**Data records**

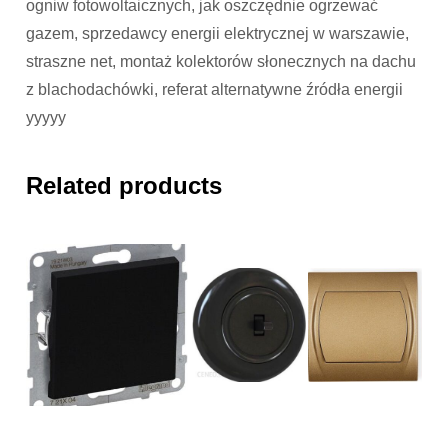
ogniw fotowoltaicznych, jak oszczędnie ogrzewać
gazem, sprzedawcy energii elektrycznej w warszawie,
straszne net, montaż kolektorów słonecznych na dachu
z blachodachówki, referat alternatywne źródła energii
yyyyy
Related products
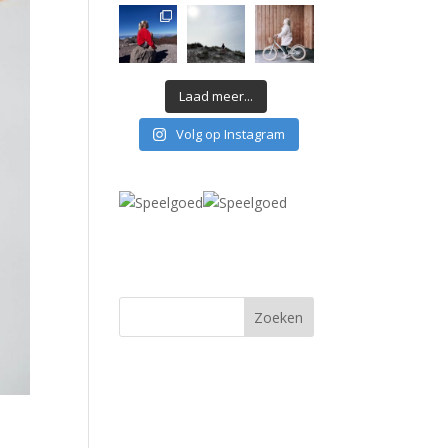
Laad meer...
Volg op Instagram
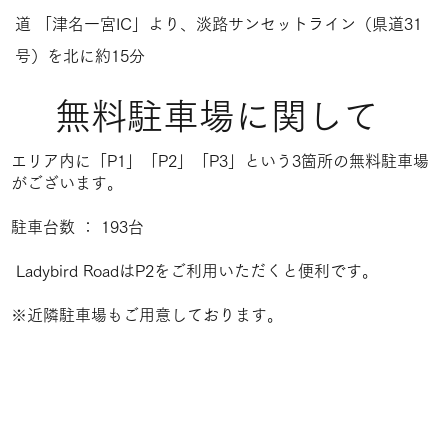
道 「津名一宮IC」より、淡路サンセットライン（県道31
号）を北に約15分​
無料駐車場に関して
エリア内に「P1」「P2」「P3」という3箇所の無料駐車場
がございます。​
駐車台数 ： 193台
Ladybird RoadはP2をご利用いただくと便利です。
※近隣駐車場もご用意しております。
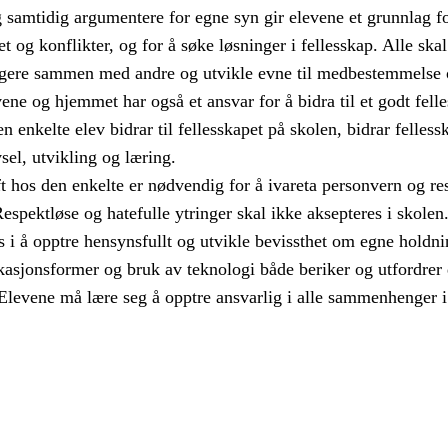
og samtidig argumentere for egne syn gir elevene et grunnlag f
t og konflikter, og for å søke løsninger i fellesskap. Alle skal
gere sammen med andre og utvikle evne til medbestemmelse 
ne og hjemmet har også et ansvar for å bidra til et godt fell
n enkelte elev bidrar til fellesskapet på skolen, bidrar fellessk
vsel, utvikling og læring.
hos den enkelte er nødvendig for å ivareta personvern og re
 Respektløse og hatefulle ytringer skal ikke aksepteres i skolen
i å opptre hensynsfullt og utvikle bevissthet om egne holdni
sjonsformer og bruk av teknologi både beriker og utfordrer 
 Elevene må lære seg å opptre ansvarlig i alle sammenhenger i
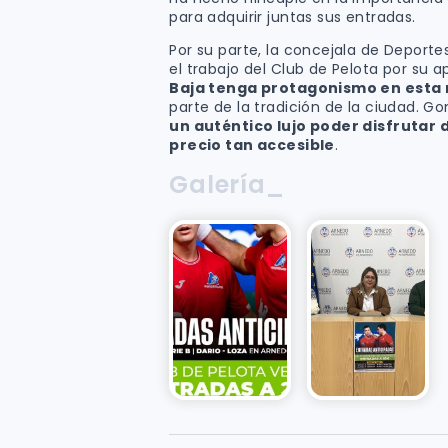
para adquirir juntas sus entradas.
Por su parte, la concejala de Deporte
el trabajo del Club de Pelota por su
Baja tenga protagonismo en esta
parte de la tradición de la ciudad.
un auténtico lujo poder disfrutar d
precio tan accesible
.
Galería_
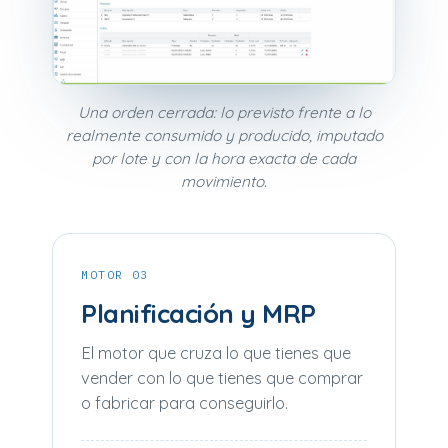
Una orden cerrada: lo previsto frente a lo
realmente consumido y producido, imputado
por lote y con la hora exacta de cada
movimiento.
MOTOR 03
Planificación y MRP
El motor que cruza lo que tienes que
vender con lo que tienes que comprar
o fabricar para conseguirlo.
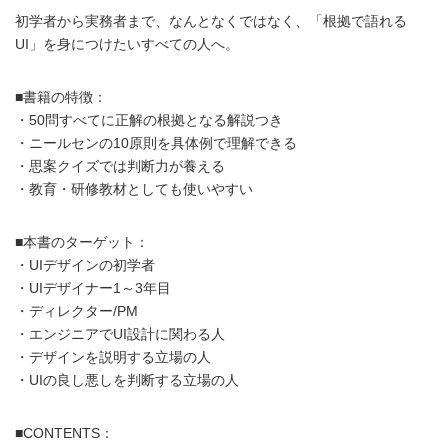
初学者から実務者まで、なんとなくではなく、「根拠で語れる
UI」を身につけたいすべての人へ。
■書籍の特徴：
・50問すべてに正解の根拠となる解説つき
・ニールセンの10原則を具体例で理解できる
・思案クイズでは判断力が養える
・教育・研修教材としても使いやすい
■本書のターゲット：
・UIデザインの初学者
・UIデザイナー1～3年目
・ディレクター/PM
・エンジニアでUI設計に関わる人
・デザインを説明する立場の人
・UIの良し悪しを判断する立場の人
■CONTENTS：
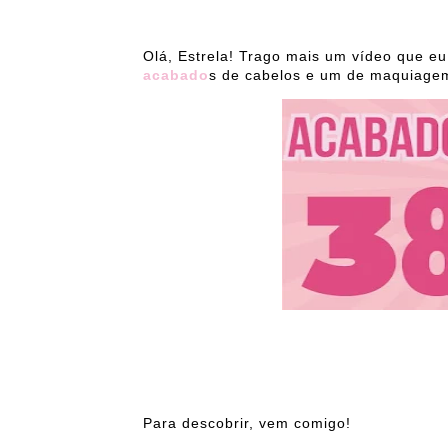
Olá, Estrela! Trago mais um vídeo que eu
acabado
s de cabelos e um de maquiage
Para descobrir, vem comigo!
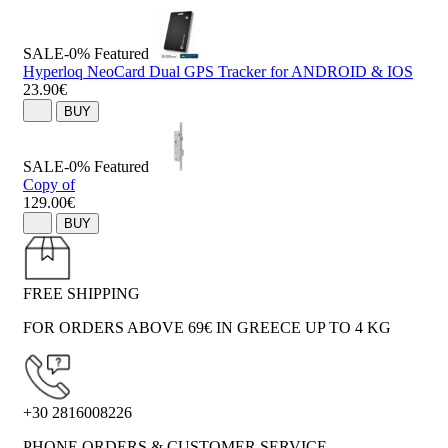
SALE-0%
Featured
Hyperloq NeoCard Dual GPS Tracker for ANDROID & IOS
23.90€
BUY
SALE-0%
Featured
Copy of
129.00€
BUY
FREE SHIPPING
FOR ORDERS ABOVE 69€ IN GREECE UP TO 4 KG
+30 2816008226
PHONE ORDERS & CUSTOMER SERVICE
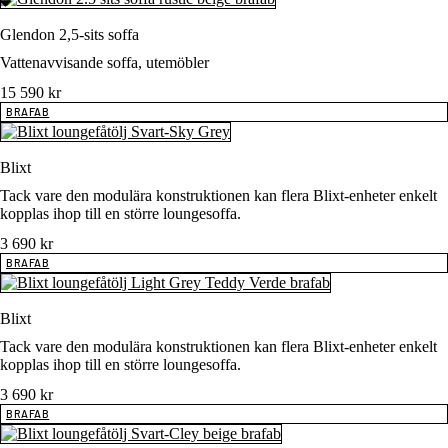
Glendon 2,5-sits soffa
Vattenavvisande soffa, utemöbler
15 590
kr
BRAFAB
Blixt
Tack vare den modulära konstruktionen kan flera Blixt-enheter enkelt
kopplas ihop till en större loungesoffa.
3 690
kr
BRAFAB
Blixt
Tack vare den modulära konstruktionen kan flera Blixt-enheter enkelt
kopplas ihop till en större loungesoffa.
3 690
kr
BRAFAB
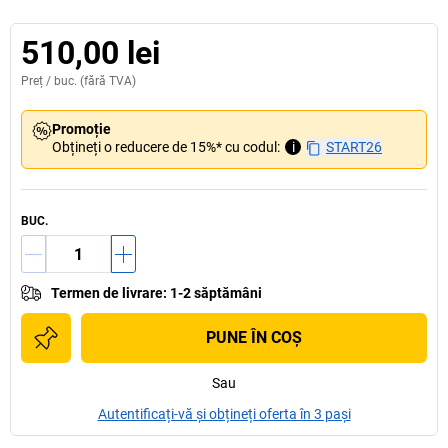
510,00 lei
Preț /
buc.
(fără TVA)
Promoție
Obțineți o reducere de 15%* cu codul:
i
START26
BUC.
Termen de livrare
:
1-2 săptămâni
PUNE ÎN COŞ
Sau
Autentificați-vă și obțineți oferta în 3 pași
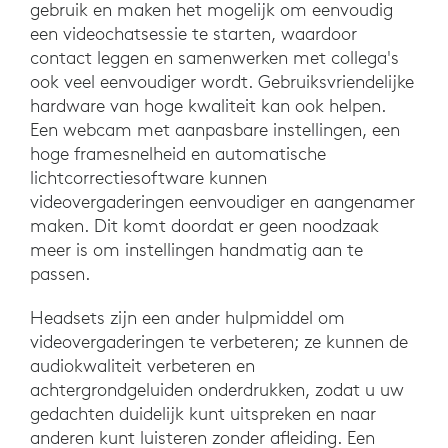
gebruik en maken het mogelijk om eenvoudig
een videochatsessie te starten, waardoor
contact leggen en samenwerken met collega's
ook veel eenvoudiger wordt. Gebruiksvriendelijke
hardware van hoge kwaliteit kan ook helpen.
Een webcam met aanpasbare instellingen, een
hoge framesnelheid en automatische
lichtcorrectiesoftware kunnen
videovergaderingen eenvoudiger en aangenamer
maken. Dit komt doordat er geen noodzaak
meer is om instellingen handmatig aan te
passen.
Headsets zijn een ander hulpmiddel om
videovergaderingen te verbeteren; ze kunnen de
audiokwaliteit verbeteren en
achtergrondgeluiden onderdrukken, zodat u uw
gedachten duidelijk kunt uitspreken en naar
anderen kunt luisteren zonder afleiding. Een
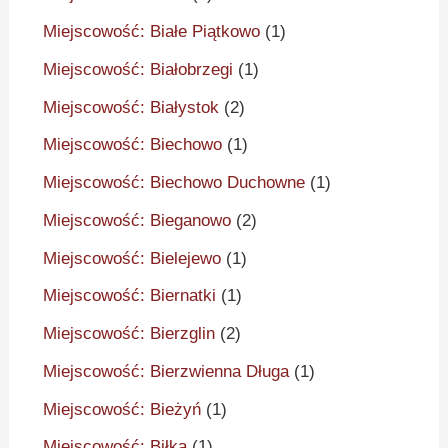
Miejscowość: Białe Piątkowo
(1)
Miejscowość: Białobrzegi
(1)
Miejscowość: Białystok
(2)
Miejscowość: Biechowo
(1)
Miejscowość: Biechowo Duchowne
(1)
Miejscowość: Bieganowo
(2)
Miejscowość: Bielejewo
(1)
Miejscowość: Biernatki
(1)
Miejscowość: Bierzglin
(2)
Miejscowość: Bierzwienna Długa
(1)
Miejscowość: Bieżyń
(1)
Miejscowość: Biłka
(1)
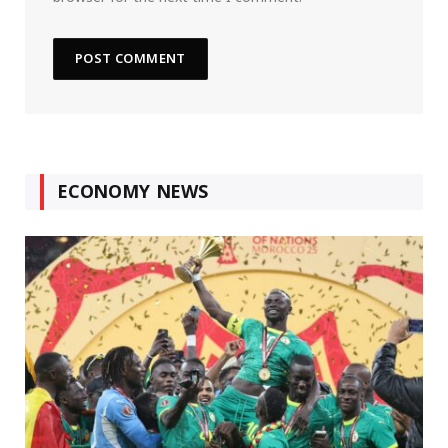
ECONOMY NEWS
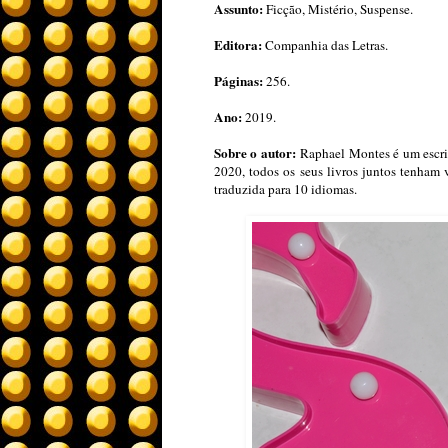
Assunto:
Ficção, Mistério, Suspense.
Editora:
Companhia das Letras.
Páginas:
256.
Ano:
2019.
Sobre o autor:
Raphael Montes é um escritor
2020, todos os seus livros juntos tenham 
traduzida para 10 idiomas.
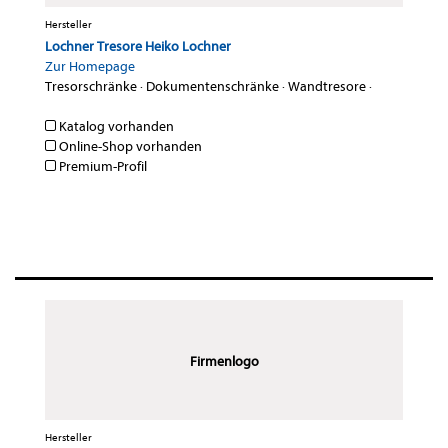
Hersteller
Lochner Tresore Heiko Lochner
Zur Homepage
Tresorschränke
·
Dokumentenschränke
·
Wandtresore
·
Katalog vorhanden
Online-Shop vorhanden
Premium-Profil
Firmenlogo
Hersteller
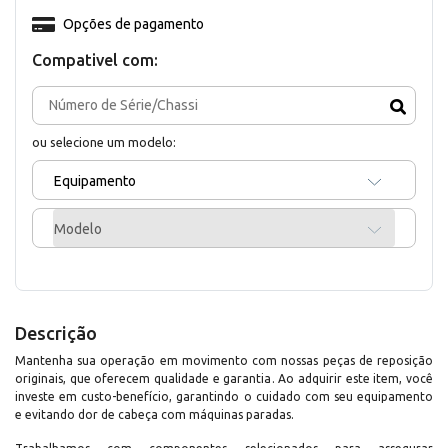
Opções de pagamento
Compativel com:
ou selecione um modelo:
Equipamento
Modelo
Descrição
Mantenha sua operação em movimento com nossas peças de reposição
originais, que oferecem qualidade e garantia. Ao adquirir este item, você
investe em custo-benefício, garantindo o cuidado com seu equipamento
e evitando dor de cabeça com máquinas paradas.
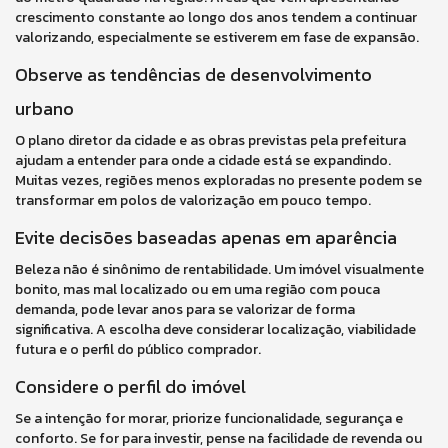
crescimento constante ao longo dos anos tendem a continuar
valorizando, especialmente se estiverem em fase de expansão.
Observe as tendências de desenvolvimento
urbano
O plano diretor da cidade e as obras previstas pela prefeitura
ajudam a entender para onde a cidade está se expandindo.
Muitas vezes, regiões menos exploradas no presente podem se
transformar em polos de valorização em pouco tempo.
Evite decisões baseadas apenas em aparência
Beleza não é sinônimo de rentabilidade. Um imóvel visualmente
bonito, mas mal localizado ou em uma região com pouca
demanda, pode levar anos para se valorizar de forma
significativa. A escolha deve considerar localização, viabilidade
futura e o perfil do público comprador.
Considere o perfil do imóvel
Se a intenção for morar, priorize funcionalidade, segurança e
conforto. Se for para investir, pense na facilidade de revenda ou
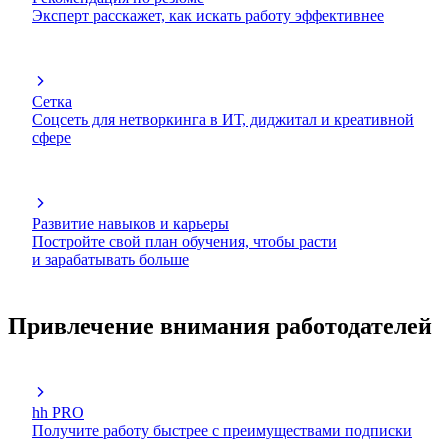
Эксперт расскажет, как искать работу эффективнее
Сетка
Соцсеть для нетворкинга в ИТ, диджитал и креативной
сфере
Развитие навыков и карьеры
Постройте свой план обучения, чтобы расти
и зарабатывать больше
Привлечение внимания работодателей
hh PRO
Получите работу быстрее с преимуществами подписки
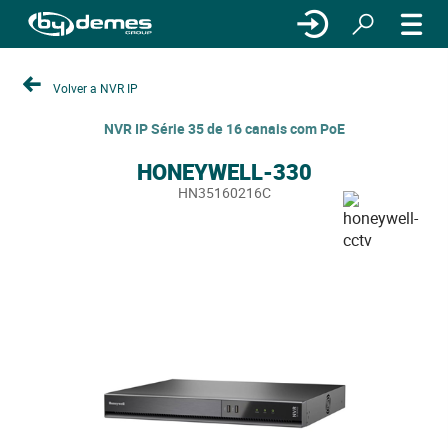
Volver a NVR IP
NVR IP Série 35 de 16 canais com PoE
HONEYWELL-330
HN35160216C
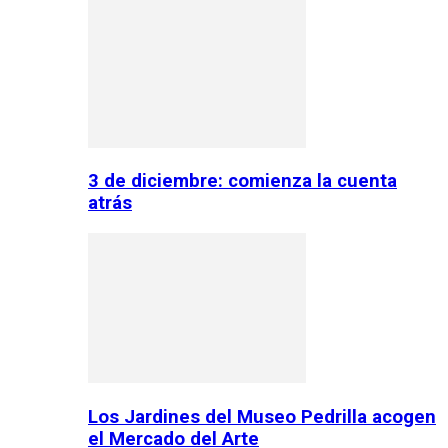
3 de diciembre: comienza la cuenta
atrás
Los Jardines del Museo Pedrilla acogen
el Mercado del Arte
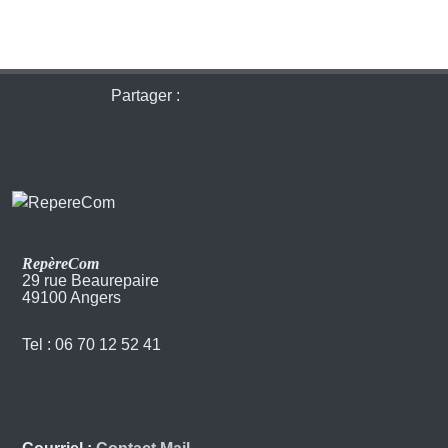
Partager :
RepèreCom
29 rue Beaurepaire
49100 Angers
Tel : 06 70 12 52 41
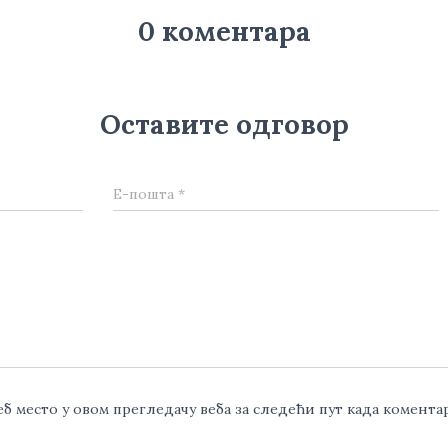
0 коментара
Оставите одговор
Е-пошта
*
веб место у овом прегледачу веба за следећи пут када комент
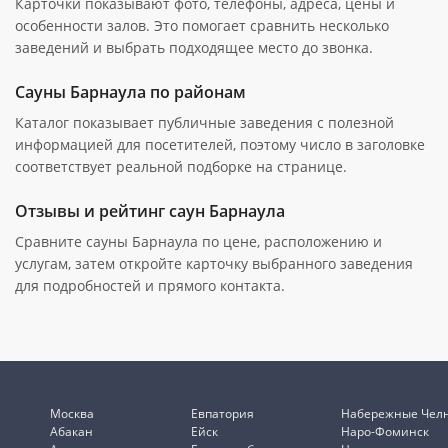
Карточки показывают фото, телефоны, адреса, цены и
особенности залов. Это помогает сравнить несколько
заведений и выбрать подходящее место до звонка.
Сауны Барнаула по районам
Каталог показывает публичные заведения с полезной
информацией для посетителей, поэтому число в заголовке
соответствует реальной подборке на странице.
Отзывы и рейтинг саун Барнаула
Сравните сауны Барнаула по цене, расположению и
услугам, затем откройте карточку выбранного заведения
для подробностей и прямого контакта.
Москва
Евпатория
Набережные Чел
Абакан
Ейск
Наро-Фоминск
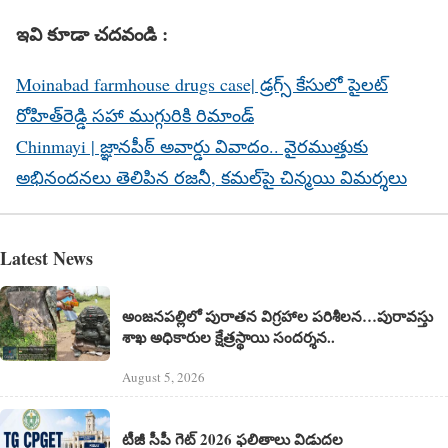
నిల్వవుంచి వడపోసి ఆపై చెట్లకు…
ఇవి కూడా చదవండి :
pic.twitter.com/RE4uT47fMY
— Vijayasai Reddy V (@VSReddy_MP)
March 16,
Moinabad farmhouse drugs case| డ్రగ్స్‌ కేసులో పైలట్‌
2026
రోహిత్‌రెడ్డి సహా ముగ్గురికి రిమాండ్
Chinmayi | జ్ఞానపీఠ్ అవార్డు వివాదం.. వైరముత్తుకు
అభినందనలు తెలిపిన రజనీ, కమల్‌పై చిన్మయి విమర్శలు
Latest News
అంజనపల్లిలో పురాతన విగ్రహాల పరిశీలన…పురావస్తు
శాఖ అధికారుల క్షేత్రస్థాయి సందర్శన..
August 5, 2026
టీజీ సీపీ గెట్ 2026 ఫలితాలు విడుదల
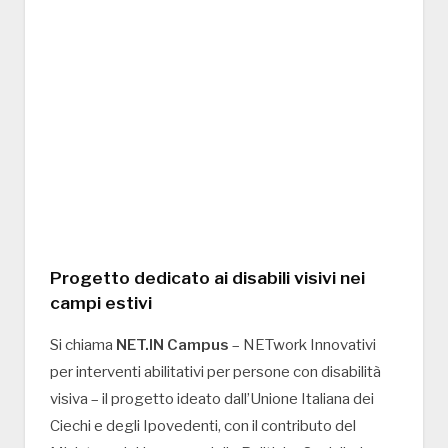
Progetto dedicato ai disabili visivi nei
campi estivi
Si chiama
NET.IN Campus
– NETwork Innovativi
per interventi abilitativi per persone con disabilità
visiva – il progetto ideato dall’Unione Italiana dei
Ciechi e degli Ipovedenti, con il contributo del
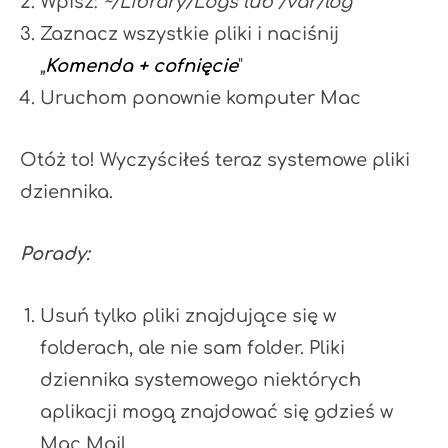
Wpisz:
~/Library/Logs lub /var/log
Zaznacz wszystkie pliki i naciśnij
„
Komenda + cofnięcie
"
Uruchom ponownie komputer Mac
Otóż ​​to! Wyczyściłeś teraz systemowe pliki
dziennika.
Porady:
Usuń tylko pliki znajdujące się w
folderach, ale nie sam folder. Pliki
dziennika systemowego niektórych
aplikacji mogą znajdować się gdzieś w
Mac Mail.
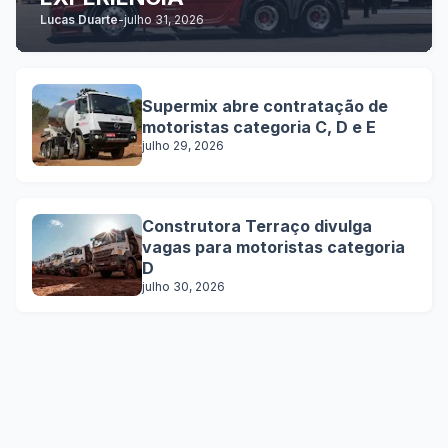
Lucas Duarte
-
julho 31, 2026
Supermix abre contratação de
motoristas categoria C, D e E
julho 29, 2026
Construtora Terraço divulga
vagas para motoristas categoria
D
julho 30, 2026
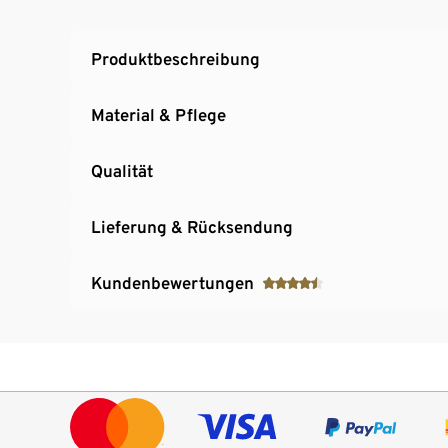
Produktbeschreibung
Material & Pflege
Qualität
Lieferung & Rücksendung
Kundenbewertungen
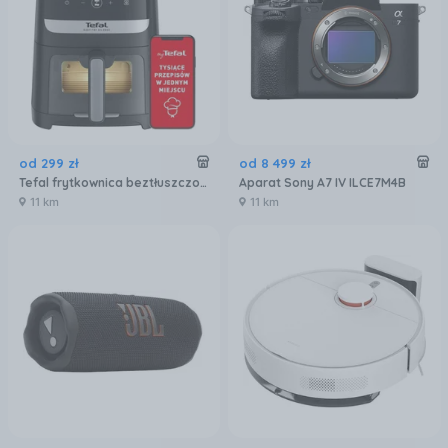
od
299
zł
od
8 499
zł
Tefal frytkownica beztłuszczowa Air Fryer Easy Fry Silence Vision XL EY5568
Aparat Sony A7 IV ILCE7M4B
11 km
11 km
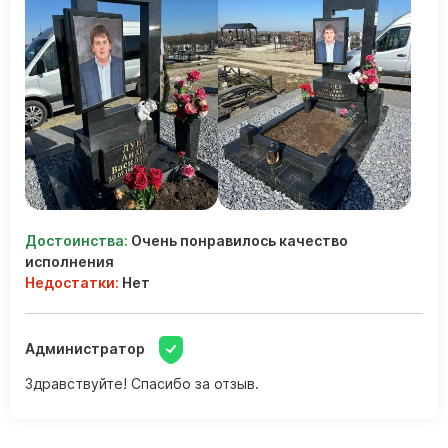
Достоинства:
Очень понравилось качество
исполнения
Недостатки:
Нет
Администратор
Здравствуйте! Спасибо за отзыв.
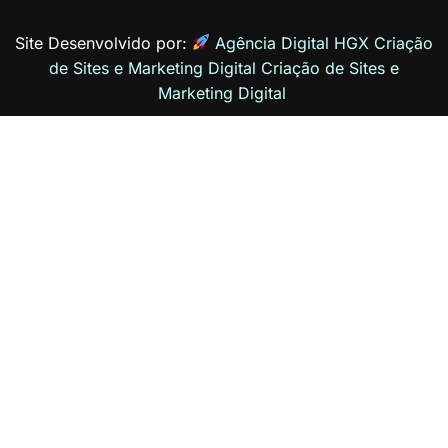
Site Desenvolvido por:
Agência Digital HGX Criação
de Sites e Marketing Digital
Criação de Sites
e
Marketing Digital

**Task to complete**
Pull out all lines from the entries above that include the word "tienes".

**Written response**
El motor que cruza lo que tienes que
vender con lo que tienes que comprar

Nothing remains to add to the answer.